Well, I'm definitely in the category of having a wife who is tolerant but feels worse about herself the more I commit to exercise. I can feel it, I can see it in her eyes. My wife has never been, nor do I think she will ever be into regular exercise. She enjoys yoga once or twice a week and might go on the treadmill once a week for 10 minutes. She is petite naturally and pretty (5'3 105) but not especially strong or toned. She tires easily with exercise, just doesn't seem to have the motivation (and she has regular checkups, no medical reasons for this). She's also a terrible sleeper. She is an educated stay at home mom. Anyone recognize this profile?
I am perfectly happy with her and love her as she is, yet the more in shape I get the less secure she becomes. I am not getting in shape for other women, but I am happy seeing myself fit and I'm really aiming to swim in a master's national meet some day. I exercise maybe 1.5-2 hours a day, usually early in the morning either before or as they are waking up, then go to work (often a 12 hour shift). I purposefully avoid talking about my workouts or my goals with her because she doesn't seem interested or happy when I bring the topic up. At times she has flat out said that the topic makes her feel worse about herself. If I try to encourage her to swim or get involved in something I worry it might come across as not being happy with her as she is.
I admit it would be nice if she shared this interest and we could swim together or talk about our workouts (like some of you). But you can't have everything.
I recognise some similarities with my husband's situation. Pre-kids I would swim 4 times per week and would get the "swimming is taking over your life" attitude. He obviously hadn't met some of my team-mates, nor was he interested in meeting them :). However I was working full time and we ended up having our separate social lives as well as our together social lives, so it wasn't like he didn't get out.
Now, I'm the educated stay at home mom that cherishes my 2 days when both kids are in school and I can get to the pool. He has a very demanding job and if he wanted to get in some regular exercise I'm not sure I'd see much of him at all. I do sometimes wonder if he feels bad about not exercising or worries about his weight. I certainly worry about his weight, but know better to tell him he's a fat lazy oaf, as really he's not (overweight yes, but lazy-not really), he's just not particularly disciplined in that area.

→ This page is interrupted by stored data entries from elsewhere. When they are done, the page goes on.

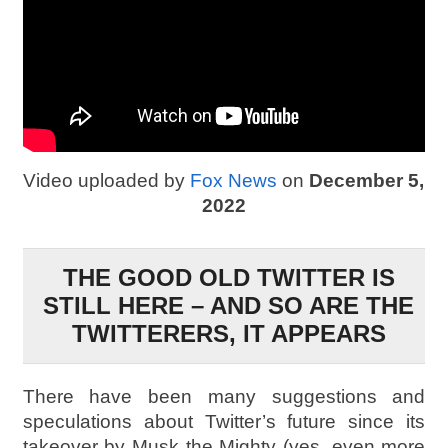
Video uploaded by
Fox News
on
December 5,
2022
THE GOOD OLD TWITTER IS
STILL HERE – AND SO ARE THE
TWITTERERS, IT APPEARS
There have been many suggestions and
speculations about Twitter’s future since its
takeover by Musk the Mighty (yes, even more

I actually agree with him that swimming is a very boring spectator sport and I don't expect him to attend meets, but I do need him to look after the girls if I go to one, which then means that he is doing my job so I can swim. I do sometimes feel bad about that, but then again I make myself available 24/7 to look after the kids due to his long hours. I rarely if ever say if I've had a good workout, cos he really doesn't care, and I don't need his approval.
It does sound like your wife needs something that is "hers" to kind of balance out your swimming time. It doesn't necessarily need to be exercise, particularly as she already has that "rockin' bod". Swimming is my escape, other people I know go to a weekly knitting circle.
:blah::blah::blah::blah: Another long post which has some point to it somewhere, honestly.....but I can empathise with both of you.